La préfecture de Hakkari a annoncé le 6 aout avoir interdit l’accès des civiles dans sept zones pendant deux mois, ce qui renforce les inquiétudes des villageois au sujet d’une éventuelle utilisation des armes chimique par l’armée contre la guérilla. Ce n’est pas une nouvelle pratique pour l’armée turque. Près de 500 combattants du PKK ont été tués par des armées chimiques dans plus de quarante opérations menées entre 1994 et 2012, selon les organisations de défense des droits de l’humain. En outre, environs 3248 corps humains se trouvent actuellement dans 253 fosses communes dans la région kurde, selon l’IHD, une association des droits de l’homme.

Une confédération syrienne ?

La Turquie ne peut plus s’échapper des changements et les kurdes sont déterminés à prendre leur véritable place au Moyen-Orient, après une longue préparation sur l’autonomie dans le cadre d’un projet de confédéralisme démocratique et écologique moyen-orientale, élaboré par le mouvement kurde.

Le Moyen-Orient est en phase de recomposition, les frontières artificielles créées depuis la Première Guerre Mondiale sur la négation du peuple kurde et des minorités historiques de la région ne tiennent plus.

Le Kurdistan irakien est déjà une région autonome, tandis que les kurdes syriens ont pris le contrôle de leur région à partir du 19 juillet pour construire l’avenir, soit une autonomie démocratique.
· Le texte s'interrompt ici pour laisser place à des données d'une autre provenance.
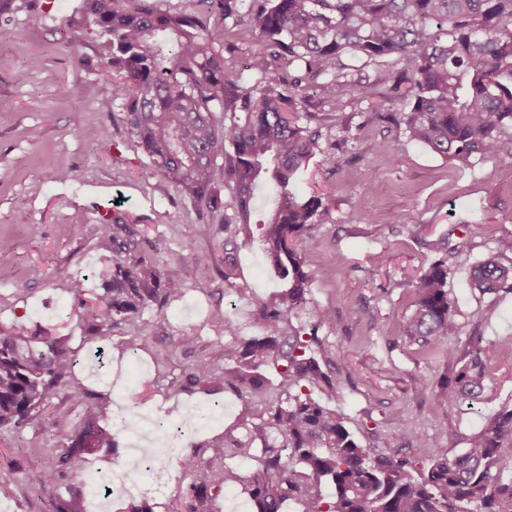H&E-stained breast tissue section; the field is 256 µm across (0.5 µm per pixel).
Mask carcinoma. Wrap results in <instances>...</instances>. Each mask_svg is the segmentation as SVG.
<instances>
[{
    "label": "carcinoma",
    "mask_w": 512,
    "mask_h": 512,
    "mask_svg": "<svg viewBox=\"0 0 512 512\" xmlns=\"http://www.w3.org/2000/svg\"><path fill=\"white\" fill-rule=\"evenodd\" d=\"M193 12L169 13L142 6L124 8L119 0H84V13L102 40L107 64L119 73L112 100L122 101L137 144L150 159L146 178L174 184L213 214L224 211V186L233 194L236 223H252L256 193L268 188L274 204L262 222L266 264L288 282L278 302L257 317L265 335L238 345L250 371L227 382L230 389L260 395L266 390L257 369L282 362L288 395L275 406L242 402L238 420L247 431L243 443L224 437L206 448H190L179 464L188 480L175 512H219L218 503L236 489L248 494L256 512H281L290 500L302 512H505L512 496V410L486 421L468 447L443 454L426 470L412 474L415 462L394 452L362 446L336 408L311 397V389H335L336 380L311 354L317 342L281 324L307 302L310 275L295 239L324 223L333 206L323 195L308 198L296 183L319 153L317 135L288 116L305 101L307 75H326L336 107L360 82L339 63L349 51L381 62L376 82L390 85L403 102L378 116L404 127L409 139L467 165L475 156L512 161V0H253L246 13L240 0H197ZM221 14L259 30L265 49L249 63L251 86L224 72V30L210 27ZM288 57L301 74L288 80L275 61ZM241 112L244 121H226ZM224 157L225 183L215 179ZM112 249V268L86 297L84 278L72 275L69 291L86 311L88 331L102 337L121 323H135L128 349L143 348L153 325L141 319L152 303H163L167 285L183 278L178 266L159 268L137 255L133 231L120 219L100 228ZM512 237L472 267L470 287L482 294L512 290ZM414 306L404 335L438 348L446 335L451 305L448 267L435 258L412 283ZM448 400L477 398L498 358L490 343H474ZM222 345L212 347L188 374L193 385H209L228 359ZM76 351L62 338L36 341L15 325L0 323V429L20 430L37 423L61 452L32 474L41 498L54 512H81L79 459L114 448L112 435L93 420L78 428L61 415H44L62 394L75 401L91 393L75 374ZM281 444H270L273 433ZM261 455H250L253 444ZM252 457L246 470L226 459ZM69 478L75 497L59 496ZM329 480L334 494L320 491Z\"/></svg>",
    "instance_id": "cac0c4a2"
}]
</instances>
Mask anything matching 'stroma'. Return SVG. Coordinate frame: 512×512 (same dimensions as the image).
Returning a JSON list of instances; mask_svg holds the SVG:
<instances>
[{"label": "stroma", "instance_id": "stroma-1", "mask_svg": "<svg viewBox=\"0 0 512 512\" xmlns=\"http://www.w3.org/2000/svg\"><path fill=\"white\" fill-rule=\"evenodd\" d=\"M210 22L226 30L225 70L245 72L264 40L223 16ZM113 77L83 0H11L0 11V322L29 336L67 337L77 348L76 373L92 396L81 402L62 396L52 409L70 426L93 417L110 429L116 452L104 449L82 462L102 472L130 451L128 433L112 424L123 410L173 419L218 400V419L184 447L203 448L226 434L244 437L238 393L208 394L187 385L186 375L211 345L233 352L236 340L262 335L254 313L274 304L285 287L265 263L259 232L221 228L234 216L232 204L216 217L173 184L145 178L150 160L112 98ZM308 83L300 123L316 131L321 150L336 162L311 164L297 189L330 195L333 208L324 224L297 239L312 280L289 330L317 337L323 368L336 377L335 392L317 389L314 399L339 409L361 444L425 466L440 449L459 453L487 419L512 409V291L483 295L469 286L472 267L512 235V162L476 157L460 167L408 140L377 118L400 107L389 85L338 103L323 77ZM84 127L94 130L93 140L81 136ZM64 167L77 168L80 179L57 180ZM116 216L134 229L142 254L186 273L166 303L143 311L154 334L135 352L127 348L131 325L110 328L102 340L91 337L68 290L76 273L86 275L87 287L98 286L110 259L99 226ZM441 239L448 242L451 314L441 347L431 349L406 338L402 327L414 310L411 282ZM321 308L331 310V322H317ZM216 310L235 325L236 336L212 319ZM183 334L194 336L195 345L173 348L172 338ZM479 340L498 350L486 389L476 400L449 401L448 383ZM99 349L112 371L108 384L87 365ZM422 376L432 383L425 393L416 389ZM133 390L141 392L139 402L130 401ZM396 412L402 421L393 420ZM407 426L427 435L430 447L404 439ZM53 445L33 425L0 431V476L13 488L11 497H0V512H53L27 480Z\"/></svg>", "mask_w": 512, "mask_h": 512}]
</instances>
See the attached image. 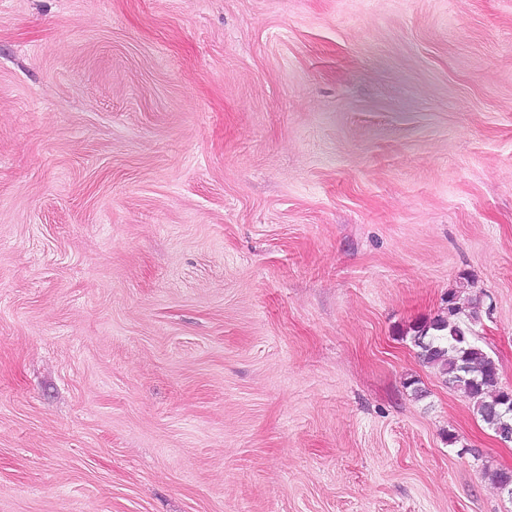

Des conseils du peuple avaient déjà été créés dans toutes les villes kurdes, mais aussi à Alep où vivent quelque 600 mille kurdes, après la révolte lancée mi-mars 2011. Le processus de l’autonomie est accéléré : les nomes des villes arabisées depuis 40 ans ont été changés, des écoles kurdes ont été multipliées, les enseignants travaillent déjà sur un système éducatif kurde, les Unités de défense populaires (YPG), des forces armées composées de femmes et hommes, ont été créés et les partis kurdes ont unis leurs forces sous la bannière du Conseil suprême kurde. Le principal parti kurde syrien PYD propose une confédération démocratique syrienne reconnaissant les droits du peuple kurde en tant que nation dans la future constitution et l’autonomie de la région kurde.

Autonomie kurde en Turquie

Parallèlement, les kurdes de Turquie accélèrent aussi le processus de l’autonomie démocratique, déclarée 14 juillet 2011 par le Congrès pour une Société Démocratique (DTK), une plateforme d’associations et mouvements kurdes dont le principal parti BDP. Malgré une répression féroce quotidienne qui a transformé le pays en une prison a ciel ouvert, le parti légal kurde et le PKK, mouvement armée et populaire, s’imposent plus que jamais.

La revendication minimale du peuple kurde est aujourd’hui une autonomie démocratique dans les trois autres parties du Kurdistan, soit en Iran, en Turquie et en Syrie. Le dernier offensif du PKK s’inscrit également dans ce cadre, tandis que le parti légal BPD espère multiplier par deux le résultat obtenu en 2009, lors des élections municipales prévues en 2010, malgré l’emprisonnement de 35 maires kurdes sur 98 et de milliers de membre actifs dont six députés.